══ AVAILABLE RECORDS ══

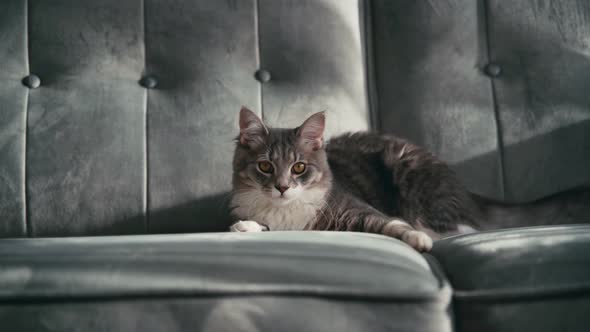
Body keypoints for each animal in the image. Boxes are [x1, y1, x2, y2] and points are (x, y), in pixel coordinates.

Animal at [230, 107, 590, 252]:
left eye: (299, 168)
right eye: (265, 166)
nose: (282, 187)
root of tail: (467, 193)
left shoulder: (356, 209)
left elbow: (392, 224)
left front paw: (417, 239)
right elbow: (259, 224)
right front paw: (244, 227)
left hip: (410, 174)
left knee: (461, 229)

═══
══ AVAILABLE RECORDS ══

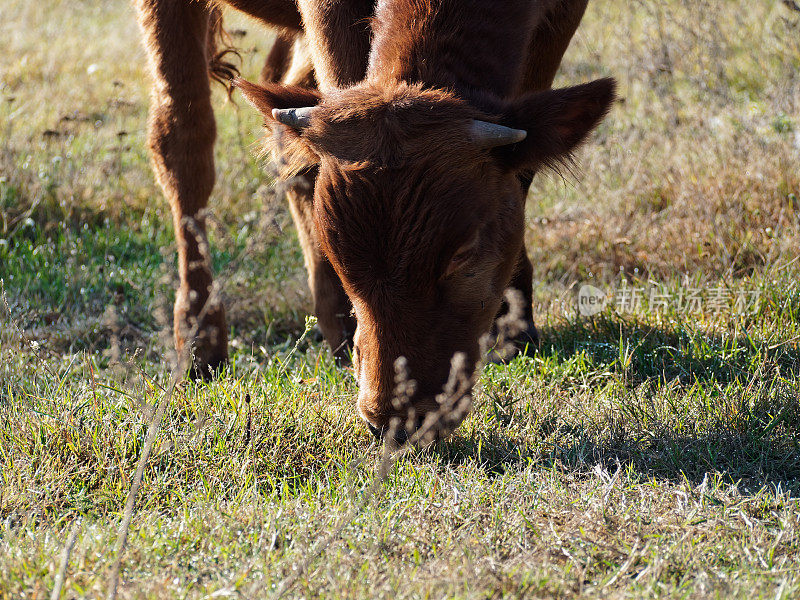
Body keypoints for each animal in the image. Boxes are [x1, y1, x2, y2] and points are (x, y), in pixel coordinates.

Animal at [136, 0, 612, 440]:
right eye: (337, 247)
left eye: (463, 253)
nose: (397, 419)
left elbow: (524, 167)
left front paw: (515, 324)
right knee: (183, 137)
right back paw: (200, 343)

═══

AIM OF THE TASK: Track down all lines above with the string "left" and copy them.

EXERCISE ANSWER:
left eye: (299, 168)
left shoulder: (356, 209)
left elbow: (392, 224)
left front paw: (417, 239)
left hip: (410, 174)
left knee: (461, 229)
left eye: (463, 253)
left elbow: (524, 167)
left front paw: (515, 324)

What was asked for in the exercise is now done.